KU Senate panel OKs basketball ticket lottery

Hoping to increase faculty and staff access to men’s basketball season tickets, Kansas University’s Senate Executive Committee on Thursday tentatively backed a plan to distribute at least 200 tickets next year via lottery.

“I am very interested in making more tickets available to more people,” said SenEx member Mark Ezell, an associate professor of social welfare who proposed the lottery.

“What we did today starts us in that direction,” he said. “It’s a plan that increases availability but doesn’t pull the rug out from under those who believe they’ve had an implied contract that says once they got a ticket, they could keep it as long as they got their renewal in on time.”

The lottery would be open to all full-time faculty and staff, regardless of seniority. Lottery winners could purchase season tickets for two years, after which there would be another lottery.

Seniority would define the processes for assigning these ticket holders’ seats — those with the most seniority would get the better seats.

Faculty and staff with tickets prior to and including the 2000-01 season would not be subject to a lottery and may renew their tickets for as long as they choose.
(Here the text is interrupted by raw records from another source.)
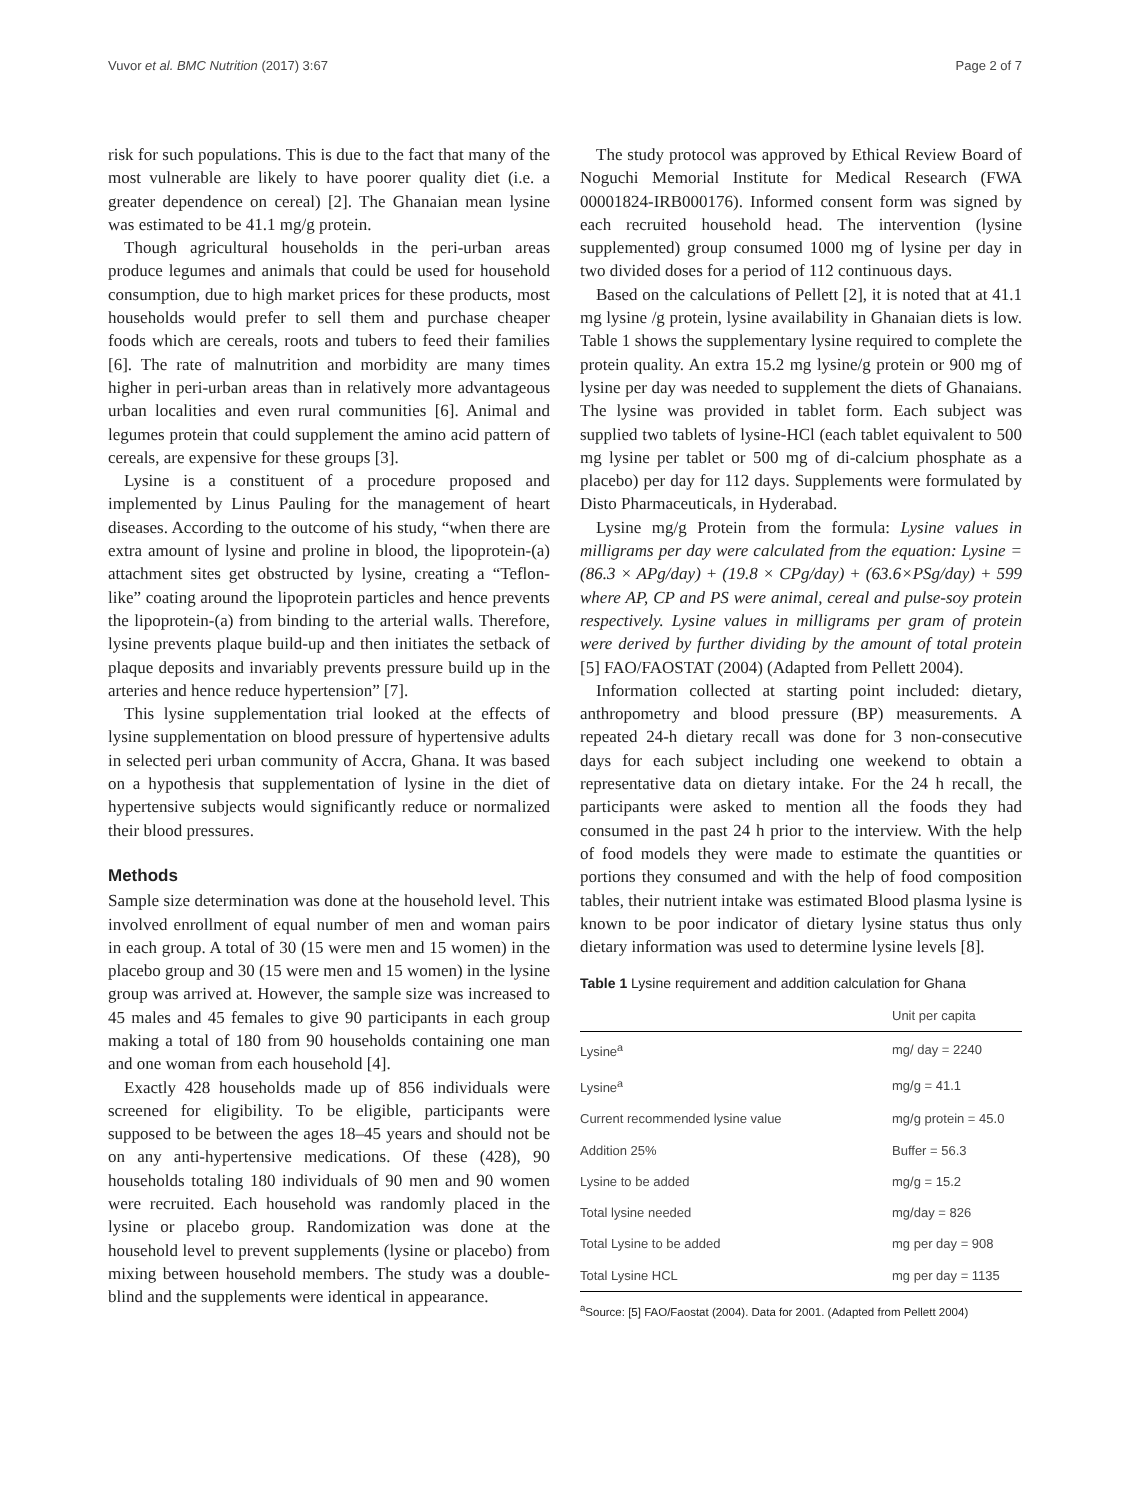Vuvor et al. BMC Nutrition (2017) 3:67 Page 2 of 7
risk for such populations. This is due to the fact that many of the most vulnerable are likely to have poorer quality diet (i.e. a greater dependence on cereal) [2]. The Ghanaian mean lysine was estimated to be 41.1 mg/g protein.
Though agricultural households in the peri-urban areas produce legumes and animals that could be used for household consumption, due to high market prices for these products, most households would prefer to sell them and purchase cheaper foods which are cereals, roots and tubers to feed their families [6]. The rate of malnutrition and morbidity are many times higher in peri-urban areas than in relatively more advantageous urban localities and even rural communities [6]. Animal and legumes protein that could supplement the amino acid pattern of cereals, are expensive for these groups [3].
Lysine is a constituent of a procedure proposed and implemented by Linus Pauling for the management of heart diseases. According to the outcome of his study, “when there are extra amount of lysine and proline in blood, the lipoprotein-(a) attachment sites get obstructed by lysine, creating a “Teflon-like” coating around the lipoprotein particles and hence prevents the lipoprotein-(a) from binding to the arterial walls. Therefore, lysine prevents plaque build-up and then initiates the setback of plaque deposits and invariably prevents pressure build up in the arteries and hence reduce hypertension” [7].
This lysine supplementation trial looked at the effects of lysine supplementation on blood pressure of hypertensive adults in selected peri urban community of Accra, Ghana. It was based on a hypothesis that supplementation of lysine in the diet of hypertensive subjects would significantly reduce or normalized their blood pressures.
Methods
Sample size determination was done at the household level. This involved enrollment of equal number of men and woman pairs in each group. A total of 30 (15 were men and 15 women) in the placebo group and 30 (15 were men and 15 women) in the lysine group was arrived at. However, the sample size was increased to 45 males and 45 females to give 90 participants in each group making a total of 180 from 90 households containing one man and one woman from each household [4].
Exactly 428 households made up of 856 individuals were screened for eligibility. To be eligible, participants were supposed to be between the ages 18–45 years and should not be on any anti-hypertensive medications. Of these (428), 90 households totaling 180 individuals of 90 men and 90 women were recruited. Each household was randomly placed in the lysine or placebo group. Randomization was done at the household level to prevent supplements (lysine or placebo) from mixing between household members. The study was a double-blind and the supplements were identical in appearance.
The study protocol was approved by Ethical Review Board of Noguchi Memorial Institute for Medical Research (FWA 00001824-IRB000176). Informed consent form was signed by each recruited household head. The intervention (lysine supplemented) group consumed 1000 mg of lysine per day in two divided doses for a period of 112 continuous days.
Based on the calculations of Pellett [2], it is noted that at 41.1 mg lysine /g protein, lysine availability in Ghanaian diets is low. Table 1 shows the supplementary lysine required to complete the protein quality. An extra 15.2 mg lysine/g protein or 900 mg of lysine per day was needed to supplement the diets of Ghanaians. The lysine was provided in tablet form. Each subject was supplied two tablets of lysine-HCl (each tablet equivalent to 500 mg lysine per tablet or 500 mg of di-calcium phosphate as a placebo) per day for 112 days. Supplements were formulated by Disto Pharmaceuticals, in Hyderabad.
Lysine mg/g Protein from the formula: Lysine values in milligrams per day were calculated from the equation: Lysine = (86.3 × APg/day) + (19.8 × CPg/day) + (63.6×PSg/day) + 599 where AP, CP and PS were animal, cereal and pulse-soy protein respectively. Lysine values in milligrams per gram of protein were derived by further dividing by the amount of total protein [5] FAO/FAOSTAT (2004) (Adapted from Pellett 2004).
Information collected at starting point included: dietary, anthropometry and blood pressure (BP) measurements. A repeated 24-h dietary recall was done for 3 non-consecutive days for each subject including one weekend to obtain a representative data on dietary intake. For the 24 h recall, the participants were asked to mention all the foods they had consumed in the past 24 h prior to the interview. With the help of food models they were made to estimate the quantities or portions they consumed and with the help of food composition tables, their nutrient intake was estimated Blood plasma lysine is known to be poor indicator of dietary lysine status thus only dietary information was used to determine lysine levels [8].
Table 1 Lysine requirement and addition calculation for Ghana
| | Unit per capita |
| --- | --- |
| Lysine<sup>a</sup> | mg/ day = 2240 |
| Lysine<sup>a</sup> | mg/g = 41.1 |
| Current recommended lysine value | mg/g protein = 45.0 |
| Addition 25% | Buffer = 56.3 |
| Lysine to be added | mg/g = 15.2 |
| Total lysine needed | mg/day = 826 |
| Total Lysine to be added | mg per day = 908 |
| Total Lysine HCL | mg per day = 1135 |
<sup>a</sup> Source: [5] FAO/Faostat (2004). Data for 2001. (Adapted from Pellett 2004)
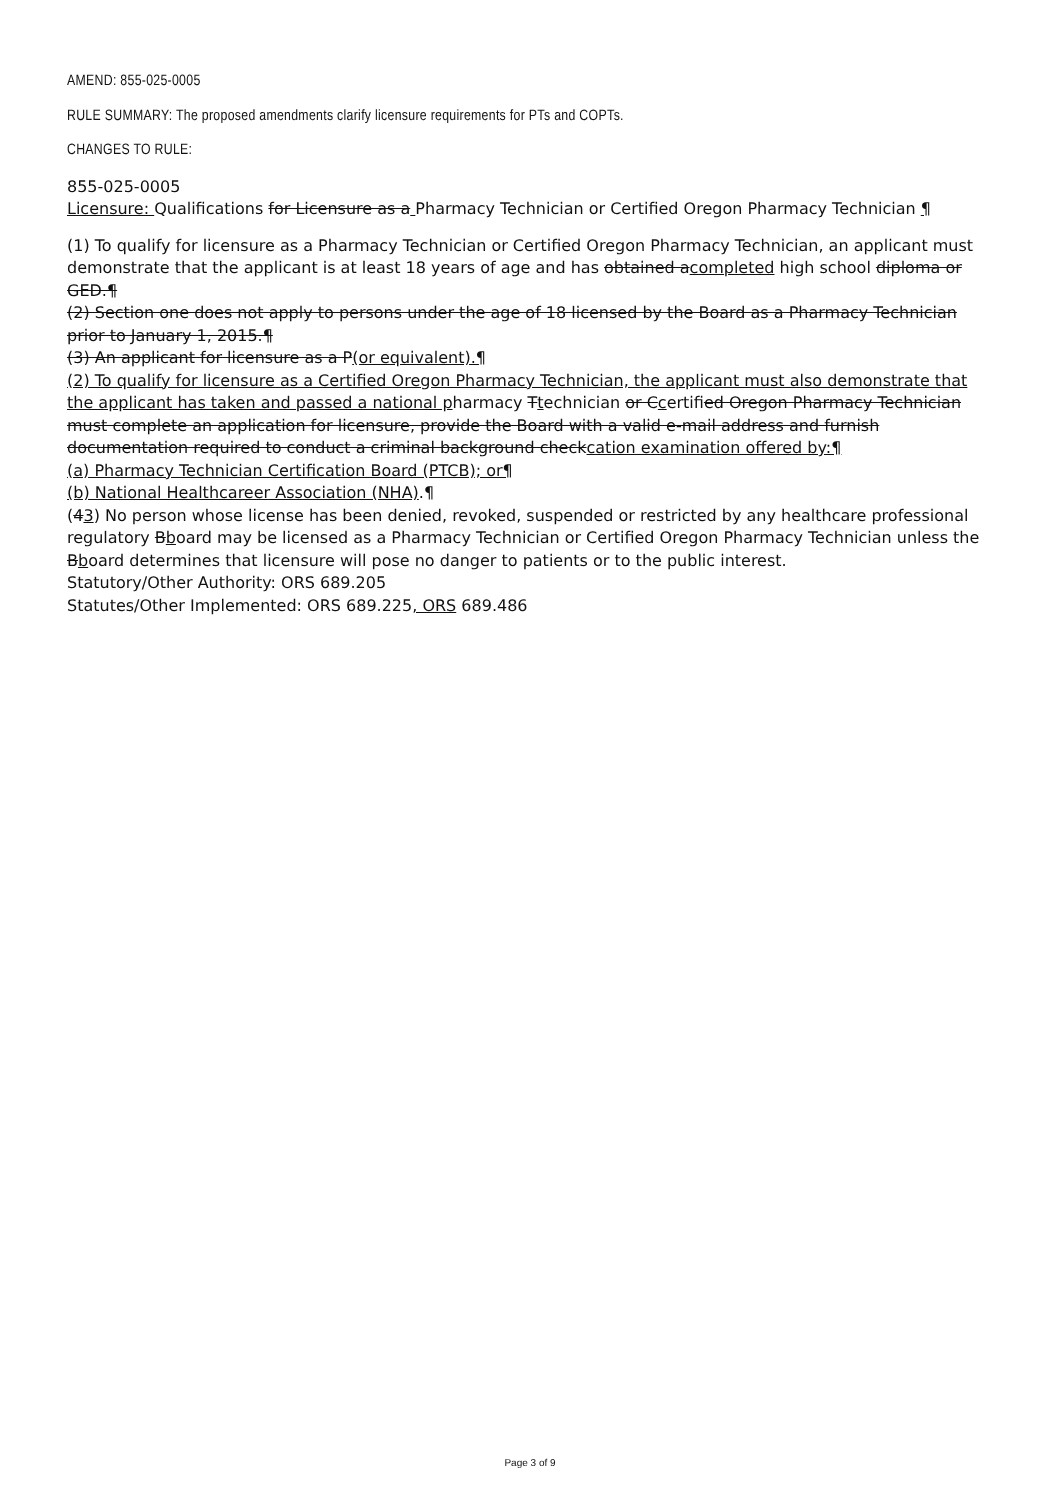AMEND: 855-025-0005
RULE SUMMARY: The proposed amendments clarify licensure requirements for PTs and COPTs.
CHANGES TO RULE:
855-025-0005
Licensure: Qualifications for Licensure as a Pharmacy Technician or Certified Oregon Pharmacy Technician ¶
(1) To qualify for licensure as a Pharmacy Technician or Certified Oregon Pharmacy Technician, an applicant must demonstrate that the applicant is at least 18 years of age and has obtained acompleted high school diploma or GED.¶
(2) Section one does not apply to persons under the age of 18 licensed by the Board as a Pharmacy Technician prior to January 1, 2015.¶
(3) An applicant for licensure as a P(or equivalent).¶
(2) To qualify for licensure as a Certified Oregon Pharmacy Technician, the applicant must also demonstrate that the applicant has taken and passed a national pharmacy Ttechnician or Ccertified Oregon Pharmacy Technician must complete an application for licensure, provide the Board with a valid e-mail address and furnish documentation required to conduct a criminal background checkcation examination offered by:¶
(a) Pharmacy Technician Certification Board (PTCB); or¶
(b) National Healthcareer Association (NHA).¶
(43) No person whose license has been denied, revoked, suspended or restricted by any healthcare professional regulatory Bboard may be licensed as a Pharmacy Technician or Certified Oregon Pharmacy Technician unless the Bboard determines that licensure will pose no danger to patients or to the public interest.
Statutory/Other Authority: ORS 689.205
Statutes/Other Implemented: ORS 689.225, ORS 689.486
Page 3 of 9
But when a ticket holder dies, is no longer employed by the university or chooses not to renew, his or her tickets would be placed into the lottery.

Also, those not subject to the lottery would be limited to two season tickets. Those with more than two seats would forfeit the remainder to the lottery.

Retirees would be subject to the same criteria as faculty and staff.

Spouses of retirees, faculty or staff who die would be allowed to renew one ticket — not two. The deceased’s ticket would be made available for lottery.

Bridging a gap

The proposal represented a compromise between those wanting to protect the interests of longtime season ticket holders and those bothered by newcomers having to wait years for access to tickets.

Ezell’s plan passed on a 5-3 vote over objections to seniority not being a factor in deciding who would get the initial 200 tickets or in the subsequent lotteries.

Afterward, SenEx member Pam Houston said she misunderstood Ezell’s motion and likely would vote against it in future discussions.

“I’m very much a supporter of seniority,” said Houston, director of undergraduate services in the College of Liberal Arts and Sciences.

OK only tentative

The plan is not final. Another round of deliberations is tentatively set for Dec. 11.

“The decision reached today is only tentative,” Ezell said, adding that he would be uncomfortable forwarding a plan to the University Council that passed by one vote.

Issues still to be discussed:

l Whether to give ticket buyers the option of buying half- or quarter-season tickets.

l How to limit faculty and staff married to each other to two tickets if nonmarried faculty and staff are each eligible to two tickets.

Ticket count upped

Last week, SenEx chairman Ray Davis announced that KU athletic director Lew Perkins had offered to set aside an additional 219 tickets for faculty and staff, increasing the allocation from 1,427 tickets to 1,646 tickets. SenEx accepted the offer.

Since then, an athletic department audit found that an additional 195 faculty and staff have season tickets and were not part of the initial count. So instead of the faculty and staff starting out with 1,427 tickets, they now hold 1,622 tickets.

Davis said Perkins agreed to set aside another 200 season tickets for faculty and staff — raising the total to 1,822.

“Not only did he give us an additional 200 seats, he said he would accommodate additional demand as long as it was not excessive,” Davis said.

Davis praised Perkins’ dealings with the faculty and staff.

“The discussions we’ve had with him have been friendly, congenial and forthcoming,” Davis said. “I have nothing but the highest respect for the way he has entered into these negotiations.”

Perkins’ initial offer included moving more than 900 faculty and staff out of seats in the third tier of Allen Fieldhouse and into second-tier seats. That understanding still stands, Davis said, but the additional 200 seats will be in the third tier.

“It’s our understanding that most of those seats are going to be in the first two or three rows of the third tier,” Davis said, “so it won’t be that much different from the second tier.”